31-05-2017

Electroingeniería División Nuclear: Precisión y calidad en los trabajos de extensión de la vida útil de la Central Embalse

En el contexto actual, se anuncian obras y acuerdos con relación a la energía nuclear, en sintonía y consonancia la División Nuclear de Electroingeniería hace diez años que trabaja en forma constante en esta materia. En estos dos últimos años se encuentra repotenciando la Central Nuclear Embalse, una obra única en Latinoamérica por su complejidad, en la actualidad 400 personas están afectadas a los trabajos del reemplazo de los generadores de vapor.

Cuando decimos complejidad, hablamos de por ejemplo 320 movimientos milimétricos de una grúa que sostiene a un generador de vapor, una pieza de acero de 110 toneladas 13 metros de largo y 5 de ancho, que hay que retirarlo entre caños, estructuras y equipamientos del edificio del reactor nuclear. Otros materiales y componentes fueron retiradas bajo protocolos internacionales por las cuadrillas del personal altamente calificadas de la División Nuclear. El objetivo es sacar los cuatro generadores de vapor existentes localizados dentro de la cúpula y reemplazarlos por otros de igual tamaño, pero mayor peso (130 toneladas) que ocuparan el mismo lugar y función para la extensión de los próximos 30 años de vida útil.

Los servicios prestados por Electroingenieria alcanzan la provisión de la ingeniería y diseño, fabricación de materiales, provisión de mano de obra para montajes y desmontajes, tareas de relevamientos dimensionales y ensayos. Junto a la División Nuclear también participan empresas subcontratistas del exterior como Mammoet, PCI y B&W. Los trabajos generales fueron encargados y confiado a Electroingenieria por Nucleoeléctrica Argentina S.A. (NA-SA) operadora y dueña de las centrales nucleares en nuestro país.

El proceso de extensión de vida consiste en la extracción de los cuatro generadores de vapor y reemplazarlos por otros cuatro nuevos, pero para esta simple descripción se necesita millones de horas de conocimiento y experiencia de esta disciplina y millones de recursos. En el caso de la Central de Embalse del tipo de reactor es de origen canadiense denominado CANDU (Canadian Deuterium Uranium) de uranio natural y agua pesada como refrigerante, cuenta con una complejidad que otras centrales similares a esta en otros países no tuvieron. En Canadá o Corea del Sur realizaron la extensión reemplazando los componentes, esas centrales habían sido construidas y diseñadas con esta posibilidad. En este caso de la Central Embalse no se proyectó desde el inicio la extensión, por lo cual todo requiere mayor exactitud y planificación. De los cuatro generadores ya se han retirado dos y en cada extracción deben ajustarse milimétricamente los 320 movimiento de grúa, que pasan por espacios de luz de apenas 4 cm, llevan implícito los millones de horas de conocimiento aplicado. Las movimiento de grúas son llevadas a cabo por la Empresa Mammoet (empresa holandesa especializada en movimientos milimétricos de grandes componentes), con el apoyo del personal de la División Nuclear de Electroingenieria.
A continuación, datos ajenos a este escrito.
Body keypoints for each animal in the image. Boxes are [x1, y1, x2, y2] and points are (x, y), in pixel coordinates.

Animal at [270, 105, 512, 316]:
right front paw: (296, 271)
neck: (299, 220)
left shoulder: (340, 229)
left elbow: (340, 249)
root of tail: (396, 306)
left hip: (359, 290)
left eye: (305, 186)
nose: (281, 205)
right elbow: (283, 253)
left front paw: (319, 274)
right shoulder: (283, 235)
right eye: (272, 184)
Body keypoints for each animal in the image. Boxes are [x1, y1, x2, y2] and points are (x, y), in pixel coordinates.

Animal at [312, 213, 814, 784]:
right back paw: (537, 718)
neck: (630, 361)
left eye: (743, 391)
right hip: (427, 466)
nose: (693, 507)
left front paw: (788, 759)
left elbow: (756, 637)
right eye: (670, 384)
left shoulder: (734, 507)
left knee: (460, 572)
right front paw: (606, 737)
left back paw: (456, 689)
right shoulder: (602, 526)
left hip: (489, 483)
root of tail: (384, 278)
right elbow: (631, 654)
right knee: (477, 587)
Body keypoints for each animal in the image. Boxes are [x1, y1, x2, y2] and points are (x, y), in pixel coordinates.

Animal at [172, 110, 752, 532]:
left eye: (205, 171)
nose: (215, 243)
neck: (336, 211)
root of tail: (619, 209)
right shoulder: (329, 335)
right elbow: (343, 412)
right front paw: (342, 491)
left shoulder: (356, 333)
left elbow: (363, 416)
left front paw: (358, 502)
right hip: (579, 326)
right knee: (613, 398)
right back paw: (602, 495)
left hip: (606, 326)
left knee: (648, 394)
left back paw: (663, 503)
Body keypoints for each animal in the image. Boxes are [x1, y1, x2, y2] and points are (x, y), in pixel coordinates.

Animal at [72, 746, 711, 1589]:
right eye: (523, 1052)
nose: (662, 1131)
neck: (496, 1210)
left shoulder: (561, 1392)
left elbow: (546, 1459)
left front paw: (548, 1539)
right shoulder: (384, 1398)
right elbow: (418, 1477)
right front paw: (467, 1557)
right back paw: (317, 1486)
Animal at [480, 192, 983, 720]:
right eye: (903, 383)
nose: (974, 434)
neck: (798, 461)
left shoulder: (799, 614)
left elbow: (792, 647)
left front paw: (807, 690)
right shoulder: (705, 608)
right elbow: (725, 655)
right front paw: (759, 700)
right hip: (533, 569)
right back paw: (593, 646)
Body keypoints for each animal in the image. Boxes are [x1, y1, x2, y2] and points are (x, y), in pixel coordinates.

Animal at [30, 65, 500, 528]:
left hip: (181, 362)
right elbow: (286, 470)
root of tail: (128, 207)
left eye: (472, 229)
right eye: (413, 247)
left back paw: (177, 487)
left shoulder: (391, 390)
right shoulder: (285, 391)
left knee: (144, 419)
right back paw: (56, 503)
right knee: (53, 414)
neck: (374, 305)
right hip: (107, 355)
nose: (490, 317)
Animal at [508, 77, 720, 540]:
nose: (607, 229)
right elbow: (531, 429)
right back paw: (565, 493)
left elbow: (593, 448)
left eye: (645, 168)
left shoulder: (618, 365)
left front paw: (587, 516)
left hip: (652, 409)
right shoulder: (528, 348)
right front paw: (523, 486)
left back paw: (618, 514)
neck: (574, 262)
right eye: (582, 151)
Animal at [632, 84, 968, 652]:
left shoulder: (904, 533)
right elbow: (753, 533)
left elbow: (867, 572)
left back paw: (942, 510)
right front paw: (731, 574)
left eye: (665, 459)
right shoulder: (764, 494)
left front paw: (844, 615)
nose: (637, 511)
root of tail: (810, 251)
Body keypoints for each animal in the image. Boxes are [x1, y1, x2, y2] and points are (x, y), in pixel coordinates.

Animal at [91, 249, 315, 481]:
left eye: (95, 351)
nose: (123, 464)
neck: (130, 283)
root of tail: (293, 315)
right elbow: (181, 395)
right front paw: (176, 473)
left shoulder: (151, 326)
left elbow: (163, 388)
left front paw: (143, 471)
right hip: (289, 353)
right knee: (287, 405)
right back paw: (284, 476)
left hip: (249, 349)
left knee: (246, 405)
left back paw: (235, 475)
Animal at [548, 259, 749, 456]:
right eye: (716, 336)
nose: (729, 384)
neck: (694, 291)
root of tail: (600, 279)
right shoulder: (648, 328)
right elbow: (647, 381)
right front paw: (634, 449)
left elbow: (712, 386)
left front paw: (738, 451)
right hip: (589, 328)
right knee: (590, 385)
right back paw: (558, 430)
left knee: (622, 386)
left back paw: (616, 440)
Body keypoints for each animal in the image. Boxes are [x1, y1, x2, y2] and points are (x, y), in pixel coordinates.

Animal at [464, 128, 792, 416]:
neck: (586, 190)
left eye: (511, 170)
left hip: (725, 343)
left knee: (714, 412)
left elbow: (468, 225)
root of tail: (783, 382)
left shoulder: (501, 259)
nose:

La Central Nuclear Embalse está ubicada a 120 kilómetros de la capital cordobesa, fue la segunda en su tipo en construirse en el país, después de Atucha I, comenzó a operar comercialmente el 20 de enero de 1984. Luego de casi 32 años, en este momento está concluyendo la última fase del proyecto de "extensión de vida" que le permitirá operar por 30 años más. En su "segunda vida", la central de Embalse incrementará un 6% su potencia al pasar de 648 megavatios (MW) a 700 MW, algo que le permitirá abastecer a tres millones de habitantes. Estará operativa para el primer semestre de 2018.

Lo contado da cuenta de un desafío que no se ha efectuado en ninguna otra Central Nuclear del mundo, de la cual todo el Grupo Eling siente el orgullo de tener un papel protagónico en este importante logro. "Nuestro reconocimiento y felicitaciones por la labor que desarrolla a diario todo el personal".